* **The request**
Please copy out every line of the material below word for word, leaving out the pictures.
# # # # #
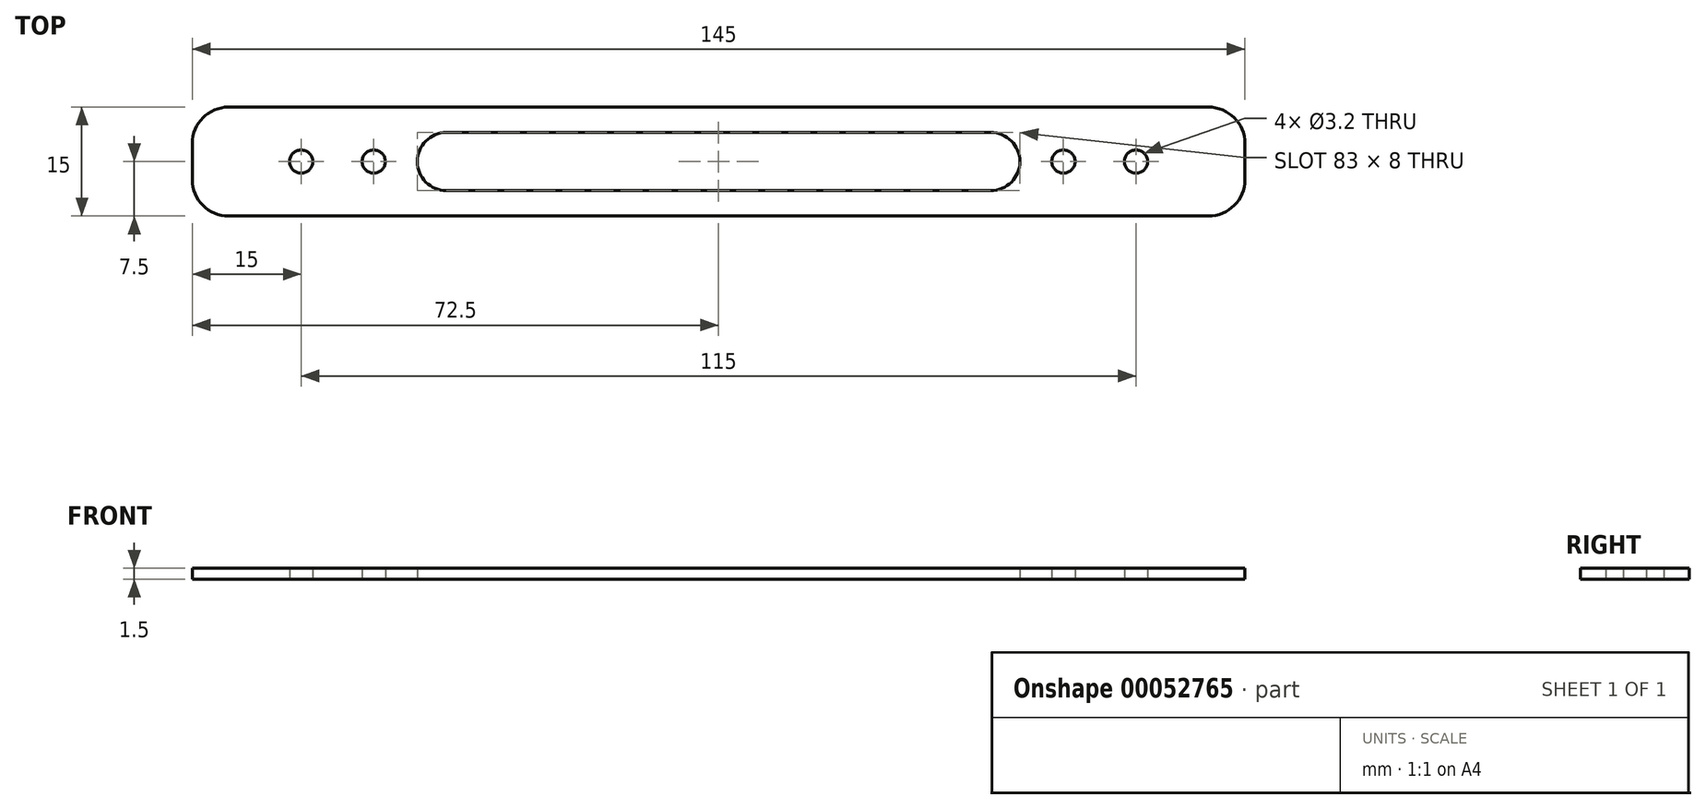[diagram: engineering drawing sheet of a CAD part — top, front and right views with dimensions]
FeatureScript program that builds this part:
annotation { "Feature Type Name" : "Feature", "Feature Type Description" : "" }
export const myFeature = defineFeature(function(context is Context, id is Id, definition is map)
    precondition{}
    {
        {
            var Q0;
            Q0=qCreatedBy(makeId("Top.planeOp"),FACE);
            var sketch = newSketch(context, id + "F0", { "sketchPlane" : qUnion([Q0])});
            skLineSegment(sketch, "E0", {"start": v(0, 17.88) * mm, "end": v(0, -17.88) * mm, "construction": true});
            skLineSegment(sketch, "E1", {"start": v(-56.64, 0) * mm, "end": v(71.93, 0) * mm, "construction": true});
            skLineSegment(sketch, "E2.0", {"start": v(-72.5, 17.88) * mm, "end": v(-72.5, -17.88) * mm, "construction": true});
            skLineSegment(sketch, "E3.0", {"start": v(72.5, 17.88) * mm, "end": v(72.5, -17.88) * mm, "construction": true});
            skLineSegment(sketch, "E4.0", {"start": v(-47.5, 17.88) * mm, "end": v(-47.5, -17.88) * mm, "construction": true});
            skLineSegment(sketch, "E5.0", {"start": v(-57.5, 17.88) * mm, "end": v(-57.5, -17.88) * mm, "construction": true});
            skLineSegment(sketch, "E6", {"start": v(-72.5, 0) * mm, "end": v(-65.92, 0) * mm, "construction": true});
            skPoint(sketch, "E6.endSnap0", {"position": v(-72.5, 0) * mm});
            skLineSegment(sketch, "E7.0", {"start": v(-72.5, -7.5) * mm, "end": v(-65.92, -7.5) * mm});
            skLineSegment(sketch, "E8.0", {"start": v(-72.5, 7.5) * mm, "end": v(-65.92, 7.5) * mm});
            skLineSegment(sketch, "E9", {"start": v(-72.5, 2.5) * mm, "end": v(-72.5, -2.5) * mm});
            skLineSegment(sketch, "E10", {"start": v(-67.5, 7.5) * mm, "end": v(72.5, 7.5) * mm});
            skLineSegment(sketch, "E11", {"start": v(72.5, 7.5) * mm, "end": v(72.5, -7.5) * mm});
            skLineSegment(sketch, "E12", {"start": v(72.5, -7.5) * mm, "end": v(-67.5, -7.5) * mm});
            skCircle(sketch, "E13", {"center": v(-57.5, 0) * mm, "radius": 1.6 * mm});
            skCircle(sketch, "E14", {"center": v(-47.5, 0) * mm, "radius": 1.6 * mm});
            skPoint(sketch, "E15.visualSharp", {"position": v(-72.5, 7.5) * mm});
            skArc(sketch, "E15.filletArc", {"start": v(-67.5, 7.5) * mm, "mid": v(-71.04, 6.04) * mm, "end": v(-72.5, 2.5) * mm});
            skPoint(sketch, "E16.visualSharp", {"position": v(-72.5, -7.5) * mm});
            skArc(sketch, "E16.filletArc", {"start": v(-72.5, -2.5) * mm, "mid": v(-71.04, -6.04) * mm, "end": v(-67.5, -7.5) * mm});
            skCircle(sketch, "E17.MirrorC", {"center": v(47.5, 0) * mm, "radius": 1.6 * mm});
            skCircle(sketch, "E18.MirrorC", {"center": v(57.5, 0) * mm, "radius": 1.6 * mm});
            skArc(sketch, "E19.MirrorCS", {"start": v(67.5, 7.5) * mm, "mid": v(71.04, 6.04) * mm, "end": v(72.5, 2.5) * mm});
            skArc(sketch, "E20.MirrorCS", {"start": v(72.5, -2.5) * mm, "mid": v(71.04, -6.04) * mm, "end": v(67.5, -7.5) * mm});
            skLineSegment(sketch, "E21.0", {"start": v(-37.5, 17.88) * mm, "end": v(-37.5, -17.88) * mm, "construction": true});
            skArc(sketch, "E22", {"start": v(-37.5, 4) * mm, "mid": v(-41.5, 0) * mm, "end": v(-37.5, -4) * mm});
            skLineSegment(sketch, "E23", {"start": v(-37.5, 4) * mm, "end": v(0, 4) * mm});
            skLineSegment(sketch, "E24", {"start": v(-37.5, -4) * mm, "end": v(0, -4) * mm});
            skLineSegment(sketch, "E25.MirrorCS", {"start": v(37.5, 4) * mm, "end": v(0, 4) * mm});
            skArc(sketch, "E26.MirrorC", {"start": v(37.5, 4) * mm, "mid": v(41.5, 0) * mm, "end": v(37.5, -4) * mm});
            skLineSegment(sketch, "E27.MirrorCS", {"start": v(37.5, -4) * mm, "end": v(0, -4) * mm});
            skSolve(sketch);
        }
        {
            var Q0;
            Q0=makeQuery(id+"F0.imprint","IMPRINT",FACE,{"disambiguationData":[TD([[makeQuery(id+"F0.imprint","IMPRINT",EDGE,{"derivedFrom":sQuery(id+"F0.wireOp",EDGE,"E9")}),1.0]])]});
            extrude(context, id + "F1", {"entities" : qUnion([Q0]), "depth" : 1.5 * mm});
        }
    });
# # # # #
* **Exercise response**
[diagram: engineering drawing sheet of a CAD part — top, front and right views with dimensions]
FeatureScript program that builds this part:
annotation { "Feature Type Name" : "Feature", "Feature Type Description" : "" }
export const myFeature = defineFeature(function(context is Context, id is Id, definition is map)
    precondition{}
    {
        {
            var Q0;
            Q0=qCreatedBy(makeId("Top.planeOp"),FACE);
            var sketch = newSketch(context, id + "F0", { "sketchPlane" : qUnion([Q0])});
            skLineSegment(sketch, "E0", {"start": v(0, 17.88) * mm, "end": v(0, -17.88) * mm, "construction": true});
            skLineSegment(sketch, "E1", {"start": v(-56.64, 0) * mm, "end": v(71.93, 0) * mm, "construction": true});
            skLineSegment(sketch, "E2.0", {"start": v(-72.5, 17.88) * mm, "end": v(-72.5, -17.88) * mm, "construction": true});
            skLineSegment(sketch, "E3.0", {"start": v(72.5, 17.88) * mm, "end": v(72.5, -17.88) * mm, "construction": true});
            skLineSegment(sketch, "E4.0", {"start": v(-47.5, 17.88) * mm, "end": v(-47.5, -17.88) * mm, "construction": true});
            skLineSegment(sketch, "E5.0", {"start": v(-57.5, 17.88) * mm, "end": v(-57.5, -17.88) * mm, "construction": true});
            skLineSegment(sketch, "E6", {"start": v(-72.5, 0) * mm, "end": v(-65.92, 0) * mm, "construction": true});
            skPoint(sketch, "E6.endSnap0", {"position": v(-72.5, 0) * mm});
            skLineSegment(sketch, "E7.0", {"start": v(-72.5, -7.5) * mm, "end": v(-65.92, -7.5) * mm});
            skLineSegment(sketch, "E8.0", {"start": v(-72.5, 7.5) * mm, "end": v(-65.92, 7.5) * mm});
            skLineSegment(sketch, "E9", {"start": v(-72.5, 2.5) * mm, "end": v(-72.5, -2.5) * mm});
            skLineSegment(sketch, "E10", {"start": v(-67.5, 7.5) * mm, "end": v(72.5, 7.5) * mm});
            skLineSegment(sketch, "E11", {"start": v(72.5, 7.5) * mm, "end": v(72.5, -7.5) * mm});
            skLineSegment(sketch, "E12", {"start": v(72.5, -7.5) * mm, "end": v(-67.5, -7.5) * mm});
            skCircle(sketch, "E13", {"center": v(-57.5, 0) * mm, "radius": 1.6 * mm});
            skCircle(sketch, "E14", {"center": v(-47.5, 0) * mm, "radius": 1.6 * mm});
            skPoint(sketch, "E15.visualSharp", {"position": v(-72.5, 7.5) * mm});
            skArc(sketch, "E15.filletArc", {"start": v(-67.5, 7.5) * mm, "mid": v(-71.04, 6.04) * mm, "end": v(-72.5, 2.5) * mm});
            skPoint(sketch, "E16.visualSharp", {"position": v(-72.5, -7.5) * mm});
            skArc(sketch, "E16.filletArc", {"start": v(-72.5, -2.5) * mm, "mid": v(-71.04, -6.04) * mm, "end": v(-67.5, -7.5) * mm});
            skCircle(sketch, "E17.MirrorC", {"center": v(47.5, 0) * mm, "radius": 1.6 * mm});
            skCircle(sketch, "E18.MirrorC", {"center": v(57.5, 0) * mm, "radius": 1.6 * mm});
            skArc(sketch, "E19.MirrorCS", {"start": v(67.5, 7.5) * mm, "mid": v(71.04, 6.04) * mm, "end": v(72.5, 2.5) * mm});
            skArc(sketch, "E20.MirrorCS", {"start": v(72.5, -2.5) * mm, "mid": v(71.04, -6.04) * mm, "end": v(67.5, -7.5) * mm});
            skLineSegment(sketch, "E21.0", {"start": v(-37.5, 17.88) * mm, "end": v(-37.5, -17.88) * mm, "construction": true});
            skArc(sketch, "E22", {"start": v(-37.5, 4) * mm, "mid": v(-41.5, 0) * mm, "end": v(-37.5, -4) * mm});
            skLineSegment(sketch, "E23", {"start": v(-37.5, 4) * mm, "end": v(0, 4) * mm});
            skLineSegment(sketch, "E24", {"start": v(-37.5, -4) * mm, "end": v(0, -4) * mm});
            skLineSegment(sketch, "E25.MirrorCS", {"start": v(37.5, 4) * mm, "end": v(0, 4) * mm});
            skArc(sketch, "E26.MirrorC", {"start": v(37.5, 4) * mm, "mid": v(41.5, 0) * mm, "end": v(37.5, -4) * mm});
            skLineSegment(sketch, "E27.MirrorCS", {"start": v(37.5, -4) * mm, "end": v(0, -4) * mm});
            skSolve(sketch);
        }
        {
            var Q0;
            Q0=makeQuery(id+"F0.imprint","IMPRINT",FACE,{"disambiguationData":[TD([[makeQuery(id+"F0.imprint","IMPRINT",EDGE,{"derivedFrom":sQuery(id+"F0.wireOp",EDGE,"E9")}),1.0]])]});
            extrude(context, id + "F1", {"entities" : qUnion([Q0]), "depth" : 1.5 * mm});
        }
    });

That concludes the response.